The changes in her abdomen were harder to grasp. She had been using her ovaries and had hoped for more time before menopause. Up until now, she had no idea what a big role estrogen played in so much of what went on in her body—the suppleness of her tissues, including her circulatory system and her skin, thermoregulation, even the clarity of her thoughts. Estrogen replacement wasn’t an option for her because her tumor had been estrogen positive—fueled by estrogen. Replacing estrogen would make her far more likely to have a recurrence or a new cancer. This was how it was, and not having to deal with periods was pretty darn nice, so … onward, she supposed.
Along the trail stood a grand old tree, too large for her to put her arms around. No one judged it as less desirable in any way because of its age. Trees did not judge themselves for changing, for getting wrinkles in their bark, for getting larger. They were simply part of nature. Putting her arms as far around the tree as she could, she rested her cheek against its bark.

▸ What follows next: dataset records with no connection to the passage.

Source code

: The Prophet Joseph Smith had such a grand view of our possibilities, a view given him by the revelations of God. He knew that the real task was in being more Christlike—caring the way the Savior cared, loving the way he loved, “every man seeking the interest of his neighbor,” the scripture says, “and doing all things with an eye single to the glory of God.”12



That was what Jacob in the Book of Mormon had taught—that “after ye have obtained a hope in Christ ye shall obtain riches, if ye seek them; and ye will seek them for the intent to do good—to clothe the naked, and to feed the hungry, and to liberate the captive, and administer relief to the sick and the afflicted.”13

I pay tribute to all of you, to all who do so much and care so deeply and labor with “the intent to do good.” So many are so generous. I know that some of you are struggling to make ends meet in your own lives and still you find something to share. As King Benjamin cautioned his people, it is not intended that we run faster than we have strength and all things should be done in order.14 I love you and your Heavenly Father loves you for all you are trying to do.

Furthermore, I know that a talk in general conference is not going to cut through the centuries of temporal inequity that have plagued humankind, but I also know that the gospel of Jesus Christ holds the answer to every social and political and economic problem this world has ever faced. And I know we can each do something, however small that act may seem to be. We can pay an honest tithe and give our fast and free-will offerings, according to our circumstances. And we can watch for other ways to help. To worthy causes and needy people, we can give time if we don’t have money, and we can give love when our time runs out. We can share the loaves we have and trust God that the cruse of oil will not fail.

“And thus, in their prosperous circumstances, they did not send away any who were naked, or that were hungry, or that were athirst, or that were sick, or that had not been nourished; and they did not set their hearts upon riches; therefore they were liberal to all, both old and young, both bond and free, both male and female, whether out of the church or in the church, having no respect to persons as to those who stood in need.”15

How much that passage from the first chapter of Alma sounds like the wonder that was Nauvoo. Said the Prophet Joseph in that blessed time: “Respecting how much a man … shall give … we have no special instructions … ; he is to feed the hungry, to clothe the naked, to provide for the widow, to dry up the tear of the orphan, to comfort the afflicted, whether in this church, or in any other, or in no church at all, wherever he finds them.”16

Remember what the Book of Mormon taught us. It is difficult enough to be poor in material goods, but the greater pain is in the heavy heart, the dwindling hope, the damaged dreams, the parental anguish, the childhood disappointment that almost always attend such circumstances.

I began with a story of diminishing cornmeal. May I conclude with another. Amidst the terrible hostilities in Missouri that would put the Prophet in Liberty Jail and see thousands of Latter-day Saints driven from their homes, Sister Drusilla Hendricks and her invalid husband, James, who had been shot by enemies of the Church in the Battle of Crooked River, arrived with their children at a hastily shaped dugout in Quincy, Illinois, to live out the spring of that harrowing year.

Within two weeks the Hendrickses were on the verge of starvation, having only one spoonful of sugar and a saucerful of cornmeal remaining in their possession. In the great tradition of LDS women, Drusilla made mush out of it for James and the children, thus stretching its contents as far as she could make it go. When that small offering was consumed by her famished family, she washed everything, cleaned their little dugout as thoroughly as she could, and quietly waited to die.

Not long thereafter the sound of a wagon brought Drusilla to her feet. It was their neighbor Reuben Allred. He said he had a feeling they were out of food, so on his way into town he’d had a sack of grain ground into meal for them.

Just a little farther on down the trail, she found herself at the shore of Snow Lake, and sure enough, it was the one she remembered. On the other side of the lake was a curved cliff, carved like a bowl by a glacier. Snow still covered most of the talus slope that interrupted the forest. Behind the cliff, Unicorn Peak protruded like a breast, complete with a nipple. Behind it was another small peak, giving the illusion of looking at a woman’s chest from the side. Ugh, she thought. Boobs were everywhere. Just when she was feeling good, there they were again.